TASKS TO CARRY OUT:
**a)** According to the binary search guide, what expression should be used to calculate mid so that the sum of left and right cannot overflow?
**b)** Translate this sentence from the binary search guide into Spanish: "These bugs are frustrating because they're subtle—a single character difference (< vs <=, mid vs mid + 1) changes everything."
**c)** Continue the binary search guide, writing the section that follows its last heading.

EXCERPT:
*-*-*
7 Binary Search Implementation Mistakes That Cause Infinite Loops and Wrong Answers

Binary search is conceptually simple: divide and conquer. But implementation? That's where most developers struggle.

You understand the algorithm. You know it should be O(log n). But your code either returns wrong answers, gets stuck in infinite loops, or fails edge cases. These bugs are frustrating because they're subtle—a single character difference (< vs <=, mid vs mid + 1) changes everything.

This comprehensive guide covers the 7 most common binary search implementation mistakes, why they happen, how to fix them, and debugging checklists to prevent them.

TL;DR

The 7 deadly mistakes:

1. Integer overflow in mid calculation
2. Infinite loops from wrong pointer updates
3. Off-by-one in boundary initialization
4. Wrong loop condition (< vs <=)
5. Returning wrong value (mid vs left vs right)
6. Not handling edge cases (empty array, single element)
7. Using binary search on unsorted data

Quick fixes:

• Use mid = left + (right - left) // 2
• Ensure pointer updates make progress
• Match loop condition with pointer updates
• Handle edge cases first

Mistake 1: Wrong Mid Calculation (Integer Overflow)

The Problem

❌ Wrong:

mid = (left + right) // 2

Why it's wrong: In languages like Java, C++, or JavaScript (with large numbers), left + right can overflow.

Example:

int left = 2000000000;
int right = 2000000000;
int mid = (left + right) / 2;  // Overflow! Becomes negative

The Fix

✅ Correct:

mid = left + (right - left) // 2

Why it works:

• right - left is always within valid range
• Adding to left keeps result within bounds
• Mathematically equivalent to (left + right) // 2

Language-specific notes:

Python: No integer overflow, but use correct form for consistency

mid = left + (right - left) // 2

JavaScript: Use Math.floor for integer division

const mid = left + Math.floor((right - left) / 2);

Java/C++: Critical to avoid overflow

int mid = left + (right - left) / 2;

Why It Matters

Problem size: Arrays with 2 billion elements
Consequence: Negative mid → array index out of bounds → crash

Real interview scenario:

Interviewer: "What if the array has 2 billion elements?"
You: "I use mid = left + (right - left) / 2 to prevent overflow."
Interviewer: ✓ (Shows attention to detail)

Mistake 2: Infinite Loop (Wrong Pointer Updates)
*-*-*
INFORMATION GIVEN:
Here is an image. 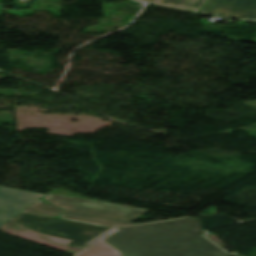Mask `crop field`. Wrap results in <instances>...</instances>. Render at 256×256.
<instances>
[{"instance_id": "obj_1", "label": "crop field", "mask_w": 256, "mask_h": 256, "mask_svg": "<svg viewBox=\"0 0 256 256\" xmlns=\"http://www.w3.org/2000/svg\"><path fill=\"white\" fill-rule=\"evenodd\" d=\"M194 218L121 228L102 239L122 256H218Z\"/></svg>"}, {"instance_id": "obj_2", "label": "crop field", "mask_w": 256, "mask_h": 256, "mask_svg": "<svg viewBox=\"0 0 256 256\" xmlns=\"http://www.w3.org/2000/svg\"><path fill=\"white\" fill-rule=\"evenodd\" d=\"M48 201L67 210L62 218L108 226H122L148 210L48 194Z\"/></svg>"}, {"instance_id": "obj_3", "label": "crop field", "mask_w": 256, "mask_h": 256, "mask_svg": "<svg viewBox=\"0 0 256 256\" xmlns=\"http://www.w3.org/2000/svg\"><path fill=\"white\" fill-rule=\"evenodd\" d=\"M11 220L43 234L73 240L67 246L82 250L117 230L26 213Z\"/></svg>"}, {"instance_id": "obj_4", "label": "crop field", "mask_w": 256, "mask_h": 256, "mask_svg": "<svg viewBox=\"0 0 256 256\" xmlns=\"http://www.w3.org/2000/svg\"><path fill=\"white\" fill-rule=\"evenodd\" d=\"M200 13L256 20V0H208Z\"/></svg>"}, {"instance_id": "obj_5", "label": "crop field", "mask_w": 256, "mask_h": 256, "mask_svg": "<svg viewBox=\"0 0 256 256\" xmlns=\"http://www.w3.org/2000/svg\"><path fill=\"white\" fill-rule=\"evenodd\" d=\"M44 195L0 186V220L8 221Z\"/></svg>"}, {"instance_id": "obj_6", "label": "crop field", "mask_w": 256, "mask_h": 256, "mask_svg": "<svg viewBox=\"0 0 256 256\" xmlns=\"http://www.w3.org/2000/svg\"><path fill=\"white\" fill-rule=\"evenodd\" d=\"M161 6L198 12L207 0H141Z\"/></svg>"}, {"instance_id": "obj_7", "label": "crop field", "mask_w": 256, "mask_h": 256, "mask_svg": "<svg viewBox=\"0 0 256 256\" xmlns=\"http://www.w3.org/2000/svg\"><path fill=\"white\" fill-rule=\"evenodd\" d=\"M77 256H121L101 240Z\"/></svg>"}, {"instance_id": "obj_8", "label": "crop field", "mask_w": 256, "mask_h": 256, "mask_svg": "<svg viewBox=\"0 0 256 256\" xmlns=\"http://www.w3.org/2000/svg\"><path fill=\"white\" fill-rule=\"evenodd\" d=\"M23 212L54 217L63 212V210L38 201Z\"/></svg>"}, {"instance_id": "obj_9", "label": "crop field", "mask_w": 256, "mask_h": 256, "mask_svg": "<svg viewBox=\"0 0 256 256\" xmlns=\"http://www.w3.org/2000/svg\"><path fill=\"white\" fill-rule=\"evenodd\" d=\"M38 234H40V233H38ZM40 235H42V236H44V237H46V238H48V239H50V240H52L54 242L61 243V244H64V245H66V244H68L70 242L69 240H64V239H59V238H55V237H50V236H46V235H43V234H40Z\"/></svg>"}, {"instance_id": "obj_10", "label": "crop field", "mask_w": 256, "mask_h": 256, "mask_svg": "<svg viewBox=\"0 0 256 256\" xmlns=\"http://www.w3.org/2000/svg\"><path fill=\"white\" fill-rule=\"evenodd\" d=\"M219 256H227L225 252L223 251Z\"/></svg>"}, {"instance_id": "obj_11", "label": "crop field", "mask_w": 256, "mask_h": 256, "mask_svg": "<svg viewBox=\"0 0 256 256\" xmlns=\"http://www.w3.org/2000/svg\"><path fill=\"white\" fill-rule=\"evenodd\" d=\"M4 223H6L5 221H0V226H2Z\"/></svg>"}]
</instances>
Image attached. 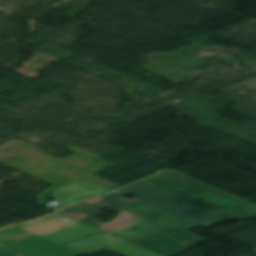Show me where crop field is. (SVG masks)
Here are the masks:
<instances>
[{
  "label": "crop field",
  "mask_w": 256,
  "mask_h": 256,
  "mask_svg": "<svg viewBox=\"0 0 256 256\" xmlns=\"http://www.w3.org/2000/svg\"><path fill=\"white\" fill-rule=\"evenodd\" d=\"M120 208L147 219L109 234L162 256H174L205 240L188 230L198 225L131 199Z\"/></svg>",
  "instance_id": "crop-field-1"
},
{
  "label": "crop field",
  "mask_w": 256,
  "mask_h": 256,
  "mask_svg": "<svg viewBox=\"0 0 256 256\" xmlns=\"http://www.w3.org/2000/svg\"><path fill=\"white\" fill-rule=\"evenodd\" d=\"M141 181L232 219L256 217V205L244 202L242 199L179 174L172 169L162 170Z\"/></svg>",
  "instance_id": "crop-field-2"
},
{
  "label": "crop field",
  "mask_w": 256,
  "mask_h": 256,
  "mask_svg": "<svg viewBox=\"0 0 256 256\" xmlns=\"http://www.w3.org/2000/svg\"><path fill=\"white\" fill-rule=\"evenodd\" d=\"M126 195L136 196L134 199L202 225L204 227L232 220L192 202L162 191L146 183L138 181L117 190Z\"/></svg>",
  "instance_id": "crop-field-3"
},
{
  "label": "crop field",
  "mask_w": 256,
  "mask_h": 256,
  "mask_svg": "<svg viewBox=\"0 0 256 256\" xmlns=\"http://www.w3.org/2000/svg\"><path fill=\"white\" fill-rule=\"evenodd\" d=\"M131 201L122 198L121 194L112 192L106 195H102L91 200L79 203L74 206L67 207L59 213L84 222L93 227L102 229L106 232L113 231L115 229L121 228L123 226L132 224L134 222L145 219L143 217L137 216L130 212L124 211L122 209L118 210L120 215L118 218L114 219L110 223L104 224L96 220L100 209L113 205L115 207H120Z\"/></svg>",
  "instance_id": "crop-field-4"
},
{
  "label": "crop field",
  "mask_w": 256,
  "mask_h": 256,
  "mask_svg": "<svg viewBox=\"0 0 256 256\" xmlns=\"http://www.w3.org/2000/svg\"><path fill=\"white\" fill-rule=\"evenodd\" d=\"M0 245L25 256H77L81 254L17 226L0 231Z\"/></svg>",
  "instance_id": "crop-field-5"
},
{
  "label": "crop field",
  "mask_w": 256,
  "mask_h": 256,
  "mask_svg": "<svg viewBox=\"0 0 256 256\" xmlns=\"http://www.w3.org/2000/svg\"><path fill=\"white\" fill-rule=\"evenodd\" d=\"M65 217L56 213L18 226L61 244L99 231L69 217L70 220H61Z\"/></svg>",
  "instance_id": "crop-field-6"
},
{
  "label": "crop field",
  "mask_w": 256,
  "mask_h": 256,
  "mask_svg": "<svg viewBox=\"0 0 256 256\" xmlns=\"http://www.w3.org/2000/svg\"><path fill=\"white\" fill-rule=\"evenodd\" d=\"M64 246L85 254L107 250L121 256H159L132 243H127L113 237L105 232Z\"/></svg>",
  "instance_id": "crop-field-7"
},
{
  "label": "crop field",
  "mask_w": 256,
  "mask_h": 256,
  "mask_svg": "<svg viewBox=\"0 0 256 256\" xmlns=\"http://www.w3.org/2000/svg\"><path fill=\"white\" fill-rule=\"evenodd\" d=\"M107 191L110 190L84 179H73L55 188L53 194L49 196L59 200V204L65 206Z\"/></svg>",
  "instance_id": "crop-field-8"
},
{
  "label": "crop field",
  "mask_w": 256,
  "mask_h": 256,
  "mask_svg": "<svg viewBox=\"0 0 256 256\" xmlns=\"http://www.w3.org/2000/svg\"><path fill=\"white\" fill-rule=\"evenodd\" d=\"M17 255H21V254L0 246V256H17Z\"/></svg>",
  "instance_id": "crop-field-9"
}]
</instances>
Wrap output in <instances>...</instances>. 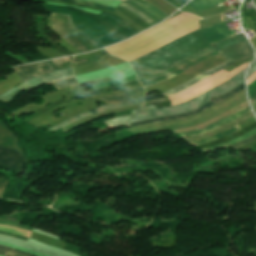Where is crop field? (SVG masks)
<instances>
[{"label": "crop field", "instance_id": "1", "mask_svg": "<svg viewBox=\"0 0 256 256\" xmlns=\"http://www.w3.org/2000/svg\"><path fill=\"white\" fill-rule=\"evenodd\" d=\"M210 45L195 32L178 38L169 44L133 61H130L138 78L156 73L195 54Z\"/></svg>", "mask_w": 256, "mask_h": 256}, {"label": "crop field", "instance_id": "2", "mask_svg": "<svg viewBox=\"0 0 256 256\" xmlns=\"http://www.w3.org/2000/svg\"><path fill=\"white\" fill-rule=\"evenodd\" d=\"M244 71L245 69L239 72L238 74H236L233 78H231L226 83L183 104L173 106V107L159 108V109H156L153 105H150V106L142 107L141 109H138V110L130 111L131 115L117 117V118L108 120L106 122L112 128H114L117 126H121L122 124L133 122V121L145 120V119H150L155 117H162V116H168V115H174V114L192 111L204 105L211 99L229 92L231 89L235 88L236 86L244 82V78H243Z\"/></svg>", "mask_w": 256, "mask_h": 256}, {"label": "crop field", "instance_id": "3", "mask_svg": "<svg viewBox=\"0 0 256 256\" xmlns=\"http://www.w3.org/2000/svg\"><path fill=\"white\" fill-rule=\"evenodd\" d=\"M195 17L196 16H193L191 14L181 13L156 27L143 32L142 34H140L128 41L121 42V43L106 47V49L109 53L115 55V54H119V53H122V52H125L128 50L137 48V47L165 34L166 32L182 25L183 23H185Z\"/></svg>", "mask_w": 256, "mask_h": 256}, {"label": "crop field", "instance_id": "4", "mask_svg": "<svg viewBox=\"0 0 256 256\" xmlns=\"http://www.w3.org/2000/svg\"><path fill=\"white\" fill-rule=\"evenodd\" d=\"M51 28L53 31L68 42L71 46L80 52L90 51L100 48L93 40L85 36L72 25L70 15L65 14H52L51 15Z\"/></svg>", "mask_w": 256, "mask_h": 256}, {"label": "crop field", "instance_id": "5", "mask_svg": "<svg viewBox=\"0 0 256 256\" xmlns=\"http://www.w3.org/2000/svg\"><path fill=\"white\" fill-rule=\"evenodd\" d=\"M198 20H200L199 17L183 24L182 26L174 29L173 31L135 49V50H132V51H128V52H125V53H122V54H119V55H116L120 58H124L128 61L130 60H133V59H136L140 56H143L153 50H155L156 48L184 35V34H187L191 31H194V30H197L199 29V25H198Z\"/></svg>", "mask_w": 256, "mask_h": 256}, {"label": "crop field", "instance_id": "6", "mask_svg": "<svg viewBox=\"0 0 256 256\" xmlns=\"http://www.w3.org/2000/svg\"><path fill=\"white\" fill-rule=\"evenodd\" d=\"M247 65H248V63H246L240 67H237L230 73L221 70V71L213 74L212 76L200 81L199 83L192 86L191 88L169 97V99L171 100L172 105L179 104V103L185 102L189 99H192V98L200 95L201 93L229 80L236 73H238L239 71H241L242 69L247 67Z\"/></svg>", "mask_w": 256, "mask_h": 256}, {"label": "crop field", "instance_id": "7", "mask_svg": "<svg viewBox=\"0 0 256 256\" xmlns=\"http://www.w3.org/2000/svg\"><path fill=\"white\" fill-rule=\"evenodd\" d=\"M70 76H73L71 67L67 68V69H63V70L49 72L47 74H42L34 79H31L29 81H26V82L20 84L17 87H15L14 89L0 95V100L9 102V101H11V99L13 97H15L22 90L39 87L40 85H42L46 82H50V81H54L57 79L70 77Z\"/></svg>", "mask_w": 256, "mask_h": 256}, {"label": "crop field", "instance_id": "8", "mask_svg": "<svg viewBox=\"0 0 256 256\" xmlns=\"http://www.w3.org/2000/svg\"><path fill=\"white\" fill-rule=\"evenodd\" d=\"M121 6L135 13L151 26L168 17L143 0H126L122 2Z\"/></svg>", "mask_w": 256, "mask_h": 256}, {"label": "crop field", "instance_id": "9", "mask_svg": "<svg viewBox=\"0 0 256 256\" xmlns=\"http://www.w3.org/2000/svg\"><path fill=\"white\" fill-rule=\"evenodd\" d=\"M26 162L24 154L0 145V168L21 174Z\"/></svg>", "mask_w": 256, "mask_h": 256}, {"label": "crop field", "instance_id": "10", "mask_svg": "<svg viewBox=\"0 0 256 256\" xmlns=\"http://www.w3.org/2000/svg\"><path fill=\"white\" fill-rule=\"evenodd\" d=\"M244 89V83H242L241 85H239L238 87H236L234 90H232L231 92L218 97L212 101H210L209 103L205 104L204 106L189 112V113H185V114H180V115H175V116H170V117H164V118H158V119H151V120H146V121H142V122H138V123H133V124H128L129 126L133 127V126H140V125H144V124H149V123H155V122H160V121H165V120H171V119H177V118H183V117H188V116H192L195 115L197 113H199L200 111H202L203 109L210 107L212 105H215L227 98H230L234 95H236L237 93H239L241 90Z\"/></svg>", "mask_w": 256, "mask_h": 256}, {"label": "crop field", "instance_id": "11", "mask_svg": "<svg viewBox=\"0 0 256 256\" xmlns=\"http://www.w3.org/2000/svg\"><path fill=\"white\" fill-rule=\"evenodd\" d=\"M218 52L222 56H224L229 62L235 61V60H238V59H242V58L248 57V56L253 54L252 49H251V47H250V45L248 44L247 41L243 42V43H240V44L232 45V46L227 47V48H225L223 50H220ZM238 61H240V60H238ZM238 61H235V62H238ZM232 63H234V62H232Z\"/></svg>", "mask_w": 256, "mask_h": 256}, {"label": "crop field", "instance_id": "12", "mask_svg": "<svg viewBox=\"0 0 256 256\" xmlns=\"http://www.w3.org/2000/svg\"><path fill=\"white\" fill-rule=\"evenodd\" d=\"M145 98V97H144ZM144 98H140V99H137V100H134V101H128V102H122V103H118V104H114V105H105V106H101L97 109H94L92 111H89V112H85V113H81L75 117H72L52 128H50V130H57L61 127H64L76 120H79L87 115H90V114H94V113H98V112H102V111H105V110H108V109H113V108H118V107H121V106H125V105H129V104H134V103H140V102H143L144 101Z\"/></svg>", "mask_w": 256, "mask_h": 256}, {"label": "crop field", "instance_id": "13", "mask_svg": "<svg viewBox=\"0 0 256 256\" xmlns=\"http://www.w3.org/2000/svg\"><path fill=\"white\" fill-rule=\"evenodd\" d=\"M199 32L209 44L231 36L228 33L225 25L220 26L219 23L214 26L199 30Z\"/></svg>", "mask_w": 256, "mask_h": 256}, {"label": "crop field", "instance_id": "14", "mask_svg": "<svg viewBox=\"0 0 256 256\" xmlns=\"http://www.w3.org/2000/svg\"><path fill=\"white\" fill-rule=\"evenodd\" d=\"M228 65H230V63L228 61H226V62H224V63H222V64H220V65H218V66H216V67H214V68H212V69H210V70H208V71H206V72H204V73H202V74H200L198 76H196L195 78H193V79H191V80L181 84L180 86H178V87H176V88H174L172 90H169V91H167L165 93H162V94H164L166 96H169V95H173V94H175L177 92H180V91H182V90H184V89L194 85L195 83H197L201 79H203V78H205V77L215 73L216 71H218L220 69L225 68Z\"/></svg>", "mask_w": 256, "mask_h": 256}, {"label": "crop field", "instance_id": "15", "mask_svg": "<svg viewBox=\"0 0 256 256\" xmlns=\"http://www.w3.org/2000/svg\"><path fill=\"white\" fill-rule=\"evenodd\" d=\"M248 111H250V109H249V107H246V108H244V109L238 111V112L235 113L234 115L229 116V117H227V118H224V119H222V120H220V121H218V122H216V123H214V124H212V125H210V126L204 128V129L196 130V131H191V132H187V133H181V135H182L183 137H187V136L202 134V133L211 131V130H213V129L219 127V126H222V125H224V124H226V123H229V122H231V121L237 119L239 116H241L242 114H244V113H246V112H248Z\"/></svg>", "mask_w": 256, "mask_h": 256}, {"label": "crop field", "instance_id": "16", "mask_svg": "<svg viewBox=\"0 0 256 256\" xmlns=\"http://www.w3.org/2000/svg\"><path fill=\"white\" fill-rule=\"evenodd\" d=\"M0 144L10 149L22 152L13 132L0 122Z\"/></svg>", "mask_w": 256, "mask_h": 256}, {"label": "crop field", "instance_id": "17", "mask_svg": "<svg viewBox=\"0 0 256 256\" xmlns=\"http://www.w3.org/2000/svg\"><path fill=\"white\" fill-rule=\"evenodd\" d=\"M213 50L214 49L212 47H210V48H208V49H206V50H204L202 52H199V53H197V54H195V55H193L191 57H188V58L184 59L183 61L173 65L172 67H170L167 70L161 71V72H159L157 74H154V75H151V76H147V77L141 78L138 81H140V83H142V82L149 81L151 79L157 78L159 76H162L164 74H167L169 72H172V71L176 70L178 67L182 66L183 64L188 63V62H190V61H192V60H194V59H196V58H198L200 56H203V55H205V54H207V53H209V52H211Z\"/></svg>", "mask_w": 256, "mask_h": 256}, {"label": "crop field", "instance_id": "18", "mask_svg": "<svg viewBox=\"0 0 256 256\" xmlns=\"http://www.w3.org/2000/svg\"><path fill=\"white\" fill-rule=\"evenodd\" d=\"M216 54H218L216 51H214V52H212V53H209V54L205 55L204 57H200V58L194 60L193 62H191V63H189V64H186V65L180 67L179 69H177V70L174 71L173 73L167 74V75H165V76H163V77H160V78H158V79L152 80V81H150V82L143 83L142 85H143L144 87H146V86H150V85H153V84H155V83L164 81V80H166V79H169V78L175 76L176 74H178V73H180V72H182V71L188 69L189 67H191V66H193V65H195V64H197V63H199V62H202V61H204V60H206V59H208V58H210V57H212V56H214V55H216Z\"/></svg>", "mask_w": 256, "mask_h": 256}, {"label": "crop field", "instance_id": "19", "mask_svg": "<svg viewBox=\"0 0 256 256\" xmlns=\"http://www.w3.org/2000/svg\"><path fill=\"white\" fill-rule=\"evenodd\" d=\"M143 96H145L144 89H139L137 91H130V92L115 95V96L103 97L102 100L105 103L110 104V103L130 100V99H137Z\"/></svg>", "mask_w": 256, "mask_h": 256}, {"label": "crop field", "instance_id": "20", "mask_svg": "<svg viewBox=\"0 0 256 256\" xmlns=\"http://www.w3.org/2000/svg\"><path fill=\"white\" fill-rule=\"evenodd\" d=\"M73 56L54 59L52 61L41 62L40 65L42 66L45 72L63 69L71 66V60Z\"/></svg>", "mask_w": 256, "mask_h": 256}, {"label": "crop field", "instance_id": "21", "mask_svg": "<svg viewBox=\"0 0 256 256\" xmlns=\"http://www.w3.org/2000/svg\"><path fill=\"white\" fill-rule=\"evenodd\" d=\"M222 2L224 0H193L188 5L199 12Z\"/></svg>", "mask_w": 256, "mask_h": 256}, {"label": "crop field", "instance_id": "22", "mask_svg": "<svg viewBox=\"0 0 256 256\" xmlns=\"http://www.w3.org/2000/svg\"><path fill=\"white\" fill-rule=\"evenodd\" d=\"M245 37L243 34L241 35H238V36H234V37H230V38H227L225 40H222L220 42H217L215 44H212L211 46L215 49V50H218V49H221V48H224V47H227L229 45H232V44H235V43H239V42H243L245 41Z\"/></svg>", "mask_w": 256, "mask_h": 256}, {"label": "crop field", "instance_id": "23", "mask_svg": "<svg viewBox=\"0 0 256 256\" xmlns=\"http://www.w3.org/2000/svg\"><path fill=\"white\" fill-rule=\"evenodd\" d=\"M239 130V126H234L233 128L229 129V130H226L224 132H221V133H218L212 137H209V138H206V139H203V140H196V141H190V143L194 144V145H198V144H203V143H208V142H211L213 140H216L218 138H221V137H225L231 133H234L236 131Z\"/></svg>", "mask_w": 256, "mask_h": 256}, {"label": "crop field", "instance_id": "24", "mask_svg": "<svg viewBox=\"0 0 256 256\" xmlns=\"http://www.w3.org/2000/svg\"><path fill=\"white\" fill-rule=\"evenodd\" d=\"M146 1L156 6L158 9H160L162 12H164L168 16L177 10L174 7L167 4L166 2H164L163 0H146Z\"/></svg>", "mask_w": 256, "mask_h": 256}, {"label": "crop field", "instance_id": "25", "mask_svg": "<svg viewBox=\"0 0 256 256\" xmlns=\"http://www.w3.org/2000/svg\"><path fill=\"white\" fill-rule=\"evenodd\" d=\"M48 84L56 87L57 89H61V88L73 86V85L77 84V82L74 79V77H70V78H65V79H62V80L54 81V82H51V83H48Z\"/></svg>", "mask_w": 256, "mask_h": 256}, {"label": "crop field", "instance_id": "26", "mask_svg": "<svg viewBox=\"0 0 256 256\" xmlns=\"http://www.w3.org/2000/svg\"><path fill=\"white\" fill-rule=\"evenodd\" d=\"M0 230L27 236V237H30V235H31V232H29V231H25L22 229H18V228L6 226V225H0Z\"/></svg>", "mask_w": 256, "mask_h": 256}, {"label": "crop field", "instance_id": "27", "mask_svg": "<svg viewBox=\"0 0 256 256\" xmlns=\"http://www.w3.org/2000/svg\"><path fill=\"white\" fill-rule=\"evenodd\" d=\"M135 79H136V75L125 78V79H122V80H119V81L106 82V83H102V84H99V85H95V86H93V88L96 89V88L106 87V86H111V85H119V84L129 82V81H132V80H135Z\"/></svg>", "mask_w": 256, "mask_h": 256}, {"label": "crop field", "instance_id": "28", "mask_svg": "<svg viewBox=\"0 0 256 256\" xmlns=\"http://www.w3.org/2000/svg\"><path fill=\"white\" fill-rule=\"evenodd\" d=\"M61 1H68V2H73V3H78V4L97 6V7L108 8V9L113 10V8L108 7V6H106V5L91 3V2H88V1H84V0H61Z\"/></svg>", "mask_w": 256, "mask_h": 256}, {"label": "crop field", "instance_id": "29", "mask_svg": "<svg viewBox=\"0 0 256 256\" xmlns=\"http://www.w3.org/2000/svg\"><path fill=\"white\" fill-rule=\"evenodd\" d=\"M255 133H256V129H254V130L248 132L247 134H245V135H243V136H241V137H239V138H237V139H234V140L229 141V142H228V146H229V145H232V144H234V143H236V142H238V141H240V140L246 139V138L250 137L251 135H253V134H255Z\"/></svg>", "mask_w": 256, "mask_h": 256}, {"label": "crop field", "instance_id": "30", "mask_svg": "<svg viewBox=\"0 0 256 256\" xmlns=\"http://www.w3.org/2000/svg\"><path fill=\"white\" fill-rule=\"evenodd\" d=\"M255 140H256V134H255L254 136H252L251 138H249V139L243 140V141H241V142H238V143L232 145V147H234L235 149H237V148H239V147H241V146H243V145H246V144H248V143H250V142H253V141H255Z\"/></svg>", "mask_w": 256, "mask_h": 256}, {"label": "crop field", "instance_id": "31", "mask_svg": "<svg viewBox=\"0 0 256 256\" xmlns=\"http://www.w3.org/2000/svg\"><path fill=\"white\" fill-rule=\"evenodd\" d=\"M248 97H252L256 93V80L247 86Z\"/></svg>", "mask_w": 256, "mask_h": 256}, {"label": "crop field", "instance_id": "32", "mask_svg": "<svg viewBox=\"0 0 256 256\" xmlns=\"http://www.w3.org/2000/svg\"><path fill=\"white\" fill-rule=\"evenodd\" d=\"M167 1H169L171 4H173L177 8L181 7L187 2L185 0H167Z\"/></svg>", "mask_w": 256, "mask_h": 256}, {"label": "crop field", "instance_id": "33", "mask_svg": "<svg viewBox=\"0 0 256 256\" xmlns=\"http://www.w3.org/2000/svg\"><path fill=\"white\" fill-rule=\"evenodd\" d=\"M5 256H30L17 250L8 252Z\"/></svg>", "mask_w": 256, "mask_h": 256}, {"label": "crop field", "instance_id": "34", "mask_svg": "<svg viewBox=\"0 0 256 256\" xmlns=\"http://www.w3.org/2000/svg\"><path fill=\"white\" fill-rule=\"evenodd\" d=\"M224 147H226V143L221 144V145H217V146H214V147L202 149V150L205 151V152H208V151H213V150L221 149V148H224Z\"/></svg>", "mask_w": 256, "mask_h": 256}, {"label": "crop field", "instance_id": "35", "mask_svg": "<svg viewBox=\"0 0 256 256\" xmlns=\"http://www.w3.org/2000/svg\"><path fill=\"white\" fill-rule=\"evenodd\" d=\"M0 224L11 225V226H15V227H18V228H22V229H26V230H30V231H32V229H31V228H29V227H25V226H22V225H18V224L5 223V222H0Z\"/></svg>", "mask_w": 256, "mask_h": 256}, {"label": "crop field", "instance_id": "36", "mask_svg": "<svg viewBox=\"0 0 256 256\" xmlns=\"http://www.w3.org/2000/svg\"><path fill=\"white\" fill-rule=\"evenodd\" d=\"M7 182H8V180H6V179H0V196L7 184Z\"/></svg>", "mask_w": 256, "mask_h": 256}, {"label": "crop field", "instance_id": "37", "mask_svg": "<svg viewBox=\"0 0 256 256\" xmlns=\"http://www.w3.org/2000/svg\"><path fill=\"white\" fill-rule=\"evenodd\" d=\"M10 250H12V248L0 245V255L4 256V254Z\"/></svg>", "mask_w": 256, "mask_h": 256}, {"label": "crop field", "instance_id": "38", "mask_svg": "<svg viewBox=\"0 0 256 256\" xmlns=\"http://www.w3.org/2000/svg\"><path fill=\"white\" fill-rule=\"evenodd\" d=\"M0 234L12 236V237H15V238H18V239H21V240H27L28 239L26 237H21V236H17V235H14V234L6 233V232H1V231H0Z\"/></svg>", "mask_w": 256, "mask_h": 256}, {"label": "crop field", "instance_id": "39", "mask_svg": "<svg viewBox=\"0 0 256 256\" xmlns=\"http://www.w3.org/2000/svg\"><path fill=\"white\" fill-rule=\"evenodd\" d=\"M248 71H249V70H248ZM254 71H256V61H255V63L251 66L250 71H249V73H248V77H249Z\"/></svg>", "mask_w": 256, "mask_h": 256}, {"label": "crop field", "instance_id": "40", "mask_svg": "<svg viewBox=\"0 0 256 256\" xmlns=\"http://www.w3.org/2000/svg\"><path fill=\"white\" fill-rule=\"evenodd\" d=\"M256 100V94L250 99L251 103H253Z\"/></svg>", "mask_w": 256, "mask_h": 256}, {"label": "crop field", "instance_id": "41", "mask_svg": "<svg viewBox=\"0 0 256 256\" xmlns=\"http://www.w3.org/2000/svg\"><path fill=\"white\" fill-rule=\"evenodd\" d=\"M251 105H252L253 109L256 108V101Z\"/></svg>", "mask_w": 256, "mask_h": 256}, {"label": "crop field", "instance_id": "42", "mask_svg": "<svg viewBox=\"0 0 256 256\" xmlns=\"http://www.w3.org/2000/svg\"><path fill=\"white\" fill-rule=\"evenodd\" d=\"M224 14V13H223ZM223 14H222V21H223Z\"/></svg>", "mask_w": 256, "mask_h": 256}, {"label": "crop field", "instance_id": "43", "mask_svg": "<svg viewBox=\"0 0 256 256\" xmlns=\"http://www.w3.org/2000/svg\"><path fill=\"white\" fill-rule=\"evenodd\" d=\"M255 113H256V109H254Z\"/></svg>", "mask_w": 256, "mask_h": 256}]
</instances>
*-*-*
RESPONSE LIST:
**a)** mid = left + (right - left) // 2

**b)** Estos errores son frustrantes porque son sutiles: la diferencia de un solo carácter (< frente a <=, mid frente a mid + 1) lo cambia todo.

**c)**
The Problem

❌ Wrong:

def binary_search(arr, target):
    left, right = 0, len(arr) - 1
    
    while left < right:
        mid = left + (right - left) // 2
        
        if arr[mid] == target:
            return mid
        elif arr[mid] < target:
            left = mid  # WRONG: can cause infinite loop
        else:
            right = mid - 1
    
    return -1

Why it causes infinite loop:

Array: [1, 2], target = 2

left=0, right=1, mid=0
  arr[0]=1 < 2 → left=0 (no progress!)
  
left=0, right=1, mid=0
  arr[0]=1 < 2 → left=0 (stuck!)
  
Infinite loop!

The Fix

✅ Correct:

if arr[mid] < target:
    left = mid + 1  # Always make progress
else:
    right = mid - 1

Rule: Pointer updates must always make progress (exclude mid from next search).

The Three Safe Patterns

Pattern 1: Classic binary search

while left <= right:
    mid = left + (right - left) // 2
    if arr[mid] == target:
        return mid
    elif arr[mid] < target:
        left = mid + 1  # Exclude mid
    else:
        right = mid - 1  # Exclude mid

Pattern 2: Lower bound

while left < right:
    mid = left + (right - left) // 2
    if arr[mid] < target:
        left = mid + 1  # Exclude mid
    else:
        right = mid  # Keep mid as potential answer

Pattern 3: Upper bound

while left < right:
    mid = left + (right - left) // 2
    if arr[mid] <= target:
        left = mid + 1  # Exclude mid
    else:
        right = mid  # Keep mid as potential answer

Key insight: If you use right = mid, you MUST use left < right (not <=).

See detailed guide: Infinite Loop Debugging

Mistake 3: Off-by-One in Boundaries

The Problem

❌ Wrong:

# Initialization
left, right = 0, len(arr)  # right is out of bounds!

# Or
left, right = 1, len(arr) - 1  # Excludes first/last element

The Fix

✅ Correct (Classic binary search):

left, right = 0, len(arr) - 1  # Inclusive range [left, right]
while left <= right:
    ...

✅ Correct (Lower/upper bound):

left, right = 0, len(arr)  # Exclusive right [left, right)
while left < right:
    ...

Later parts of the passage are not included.